- **EXTRACTED DATA**:
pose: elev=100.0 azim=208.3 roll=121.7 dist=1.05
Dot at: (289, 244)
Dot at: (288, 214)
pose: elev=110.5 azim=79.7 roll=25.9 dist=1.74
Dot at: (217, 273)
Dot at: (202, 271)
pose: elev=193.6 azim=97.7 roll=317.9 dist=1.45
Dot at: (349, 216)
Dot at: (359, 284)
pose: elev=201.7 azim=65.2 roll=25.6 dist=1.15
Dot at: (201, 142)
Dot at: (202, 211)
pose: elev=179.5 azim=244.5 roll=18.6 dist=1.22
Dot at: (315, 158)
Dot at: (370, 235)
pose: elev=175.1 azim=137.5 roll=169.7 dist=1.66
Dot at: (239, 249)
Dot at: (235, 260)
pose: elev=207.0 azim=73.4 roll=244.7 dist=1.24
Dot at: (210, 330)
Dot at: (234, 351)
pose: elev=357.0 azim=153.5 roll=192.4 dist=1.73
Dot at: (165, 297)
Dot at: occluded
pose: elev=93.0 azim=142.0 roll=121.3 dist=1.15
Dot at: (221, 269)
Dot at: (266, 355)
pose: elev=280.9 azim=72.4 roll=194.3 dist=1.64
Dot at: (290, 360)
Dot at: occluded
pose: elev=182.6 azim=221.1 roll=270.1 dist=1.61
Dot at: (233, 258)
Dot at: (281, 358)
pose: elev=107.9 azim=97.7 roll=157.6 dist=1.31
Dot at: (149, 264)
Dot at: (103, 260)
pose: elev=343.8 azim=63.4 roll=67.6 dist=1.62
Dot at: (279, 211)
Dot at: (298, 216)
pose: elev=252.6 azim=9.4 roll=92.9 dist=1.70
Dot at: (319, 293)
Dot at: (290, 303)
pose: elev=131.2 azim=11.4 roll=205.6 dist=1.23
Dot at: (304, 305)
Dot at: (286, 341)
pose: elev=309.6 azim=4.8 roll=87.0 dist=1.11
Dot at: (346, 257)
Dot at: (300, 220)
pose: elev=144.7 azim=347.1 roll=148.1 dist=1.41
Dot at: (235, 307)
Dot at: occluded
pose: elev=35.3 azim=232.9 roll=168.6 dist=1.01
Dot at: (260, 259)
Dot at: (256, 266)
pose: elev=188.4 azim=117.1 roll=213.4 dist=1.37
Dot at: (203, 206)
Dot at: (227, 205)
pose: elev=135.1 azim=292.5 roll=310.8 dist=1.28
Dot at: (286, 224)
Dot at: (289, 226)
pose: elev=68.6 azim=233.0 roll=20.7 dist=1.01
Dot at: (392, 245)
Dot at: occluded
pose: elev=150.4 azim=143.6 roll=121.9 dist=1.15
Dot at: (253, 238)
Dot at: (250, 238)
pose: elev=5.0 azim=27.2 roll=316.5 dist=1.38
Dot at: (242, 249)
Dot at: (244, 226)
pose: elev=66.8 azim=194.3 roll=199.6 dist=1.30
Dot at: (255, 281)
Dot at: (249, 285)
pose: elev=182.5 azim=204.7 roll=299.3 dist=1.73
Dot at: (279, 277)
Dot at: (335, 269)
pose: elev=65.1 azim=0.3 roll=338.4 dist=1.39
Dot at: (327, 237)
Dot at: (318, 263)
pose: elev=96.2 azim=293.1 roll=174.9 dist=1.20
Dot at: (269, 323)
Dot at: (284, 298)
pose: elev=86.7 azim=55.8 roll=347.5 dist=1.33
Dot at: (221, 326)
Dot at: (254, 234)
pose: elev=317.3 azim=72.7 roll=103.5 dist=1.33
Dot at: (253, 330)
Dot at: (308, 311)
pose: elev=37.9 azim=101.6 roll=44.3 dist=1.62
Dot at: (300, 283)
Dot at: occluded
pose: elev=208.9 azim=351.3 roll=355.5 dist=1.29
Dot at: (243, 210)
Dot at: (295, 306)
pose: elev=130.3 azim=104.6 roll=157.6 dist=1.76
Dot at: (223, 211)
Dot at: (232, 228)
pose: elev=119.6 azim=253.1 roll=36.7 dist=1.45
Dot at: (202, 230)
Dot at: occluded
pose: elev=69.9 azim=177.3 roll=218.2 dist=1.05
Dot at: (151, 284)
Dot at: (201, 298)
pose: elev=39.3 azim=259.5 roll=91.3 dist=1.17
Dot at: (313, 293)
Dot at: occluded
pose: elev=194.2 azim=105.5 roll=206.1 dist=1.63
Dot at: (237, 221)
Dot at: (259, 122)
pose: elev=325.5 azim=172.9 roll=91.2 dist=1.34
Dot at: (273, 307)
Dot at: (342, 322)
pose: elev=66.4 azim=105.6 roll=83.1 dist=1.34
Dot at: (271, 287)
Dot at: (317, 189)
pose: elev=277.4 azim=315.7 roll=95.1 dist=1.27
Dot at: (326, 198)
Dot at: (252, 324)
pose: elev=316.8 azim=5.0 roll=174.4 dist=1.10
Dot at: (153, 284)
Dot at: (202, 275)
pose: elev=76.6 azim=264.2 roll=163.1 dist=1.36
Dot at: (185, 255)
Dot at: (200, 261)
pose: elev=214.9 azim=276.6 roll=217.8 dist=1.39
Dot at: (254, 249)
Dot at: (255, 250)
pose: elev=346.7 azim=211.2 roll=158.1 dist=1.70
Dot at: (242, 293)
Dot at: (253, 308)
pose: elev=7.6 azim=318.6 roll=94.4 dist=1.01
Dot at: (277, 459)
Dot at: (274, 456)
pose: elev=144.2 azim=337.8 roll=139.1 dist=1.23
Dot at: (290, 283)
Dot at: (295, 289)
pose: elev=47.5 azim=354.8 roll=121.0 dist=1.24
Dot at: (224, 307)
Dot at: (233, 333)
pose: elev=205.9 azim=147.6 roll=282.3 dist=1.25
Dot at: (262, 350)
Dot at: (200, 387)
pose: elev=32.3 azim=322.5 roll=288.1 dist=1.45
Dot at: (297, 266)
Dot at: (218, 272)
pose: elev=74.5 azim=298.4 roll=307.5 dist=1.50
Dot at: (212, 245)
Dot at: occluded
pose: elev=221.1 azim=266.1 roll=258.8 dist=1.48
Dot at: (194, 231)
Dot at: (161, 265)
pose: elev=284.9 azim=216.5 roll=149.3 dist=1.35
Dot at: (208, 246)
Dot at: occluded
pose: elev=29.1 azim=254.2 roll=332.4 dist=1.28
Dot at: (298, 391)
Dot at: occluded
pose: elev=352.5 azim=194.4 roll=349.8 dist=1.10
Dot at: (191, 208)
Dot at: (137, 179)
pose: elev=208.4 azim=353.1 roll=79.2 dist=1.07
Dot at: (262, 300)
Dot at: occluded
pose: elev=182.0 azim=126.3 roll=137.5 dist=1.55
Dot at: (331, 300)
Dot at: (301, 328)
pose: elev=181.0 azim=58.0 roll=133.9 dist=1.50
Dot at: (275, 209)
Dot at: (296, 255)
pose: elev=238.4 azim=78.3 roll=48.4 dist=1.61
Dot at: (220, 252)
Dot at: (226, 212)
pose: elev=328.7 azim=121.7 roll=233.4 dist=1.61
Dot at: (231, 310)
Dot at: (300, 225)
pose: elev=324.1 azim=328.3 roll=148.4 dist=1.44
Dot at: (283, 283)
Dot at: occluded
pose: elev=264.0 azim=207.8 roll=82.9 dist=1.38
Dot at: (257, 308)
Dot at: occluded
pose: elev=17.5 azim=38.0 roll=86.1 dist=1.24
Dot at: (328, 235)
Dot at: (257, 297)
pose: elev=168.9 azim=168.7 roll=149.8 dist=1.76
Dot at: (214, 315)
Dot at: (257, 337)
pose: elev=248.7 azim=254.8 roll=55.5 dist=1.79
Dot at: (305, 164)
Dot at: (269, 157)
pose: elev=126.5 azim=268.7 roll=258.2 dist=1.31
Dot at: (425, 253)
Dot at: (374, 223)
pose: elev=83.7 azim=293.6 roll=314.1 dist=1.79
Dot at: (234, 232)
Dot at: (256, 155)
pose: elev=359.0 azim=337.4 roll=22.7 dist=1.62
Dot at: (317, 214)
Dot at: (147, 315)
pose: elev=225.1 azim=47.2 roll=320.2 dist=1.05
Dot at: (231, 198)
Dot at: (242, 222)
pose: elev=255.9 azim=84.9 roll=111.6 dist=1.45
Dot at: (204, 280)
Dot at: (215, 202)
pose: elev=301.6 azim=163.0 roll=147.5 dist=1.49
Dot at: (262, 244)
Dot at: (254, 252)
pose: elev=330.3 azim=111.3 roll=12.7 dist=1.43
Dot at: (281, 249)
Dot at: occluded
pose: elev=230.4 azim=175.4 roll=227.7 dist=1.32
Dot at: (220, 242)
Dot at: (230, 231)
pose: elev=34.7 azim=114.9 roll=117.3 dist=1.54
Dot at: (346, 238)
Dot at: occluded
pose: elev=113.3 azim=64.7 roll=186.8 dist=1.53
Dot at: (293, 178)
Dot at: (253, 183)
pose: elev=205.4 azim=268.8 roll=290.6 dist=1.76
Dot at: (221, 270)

- **PROBLEM DESCRIPTION**: Edit the entries from the line with "pose: elev=208.9 azim=351.3" up to and including the line with "Dot at: (274, 456)" so that "roll" becomes "tilt" and nothing else changes, and give back only those lines.

- **PROBLEM SOLUTION**:
pose: elev=208.9 azim=351.3 tilt=355.5 dist=1.29
Dot at: (243, 210)
Dot at: (295, 306)
pose: elev=130.3 azim=104.6 tilt=157.6 dist=1.76
Dot at: (223, 211)
Dot at: (232, 228)
pose: elev=119.6 azim=253.1 tilt=36.7 dist=1.45
Dot at: (202, 230)
Dot at: occluded
pose: elev=69.9 azim=177.3 tilt=218.2 dist=1.05
Dot at: (151, 284)
Dot at: (201, 298)
pose: elev=39.3 azim=259.5 tilt=91.3 dist=1.17
Dot at: (313, 293)
Dot at: occluded
pose: elev=194.2 azim=105.5 tilt=206.1 dist=1.63
Dot at: (237, 221)
Dot at: (259, 122)
pose: elev=325.5 azim=172.9 tilt=91.2 dist=1.34
Dot at: (273, 307)
Dot at: (342, 322)
pose: elev=66.4 azim=105.6 tilt=83.1 dist=1.34
Dot at: (271, 287)
Dot at: (317, 189)
pose: elev=277.4 azim=315.7 tilt=95.1 dist=1.27
Dot at: (326, 198)
Dot at: (252, 324)
pose: elev=316.8 azim=5.0 tilt=174.4 dist=1.10
Dot at: (153, 284)
Dot at: (202, 275)
pose: elev=76.6 azim=264.2 tilt=163.1 dist=1.36
Dot at: (185, 255)
Dot at: (200, 261)
pose: elev=214.9 azim=276.6 tilt=217.8 dist=1.39
Dot at: (254, 249)
Dot at: (255, 250)
pose: elev=346.7 azim=211.2 tilt=158.1 dist=1.70
Dot at: (242, 293)
Dot at: (253, 308)
pose: elev=7.6 azim=318.6 tilt=94.4 dist=1.01
Dot at: (277, 459)
Dot at: (274, 456)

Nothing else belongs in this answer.